## Exercise goal
In the following listing, find the lines containing "Koastal" and report them.

:: The input

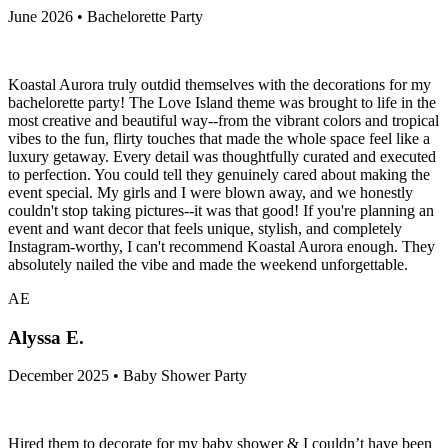
June 2026 • Bachelorette Party
Koastal Aurora truly outdid themselves with the decorations for my
bachelorette party! The Love Island theme was brought to life in the
most creative and beautiful way--from the vibrant colors and tropical
vibes to the fun, flirty touches that made the whole space feel like a
luxury getaway. Every detail was thoughtfully curated and executed
to perfection. You could tell they genuinely cared about making the
event special. My girls and I were blown away, and we honestly
couldn't stop taking pictures--it was that good! If you're planning an
event and want decor that feels unique, stylish, and completely
Instagram-worthy, I can't recommend Koastal Aurora enough. They
absolutely nailed the vibe and made the weekend unforgettable.
AE
Alyssa E.
December 2025 • Baby Shower Party
Hired them to decorate for my baby shower & I couldn’t have been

::::

## Reply
Koastal Aurora truly outdid themselves with the decorations for my
Instagram-worthy, I can't recommend Koastal Aurora enough. They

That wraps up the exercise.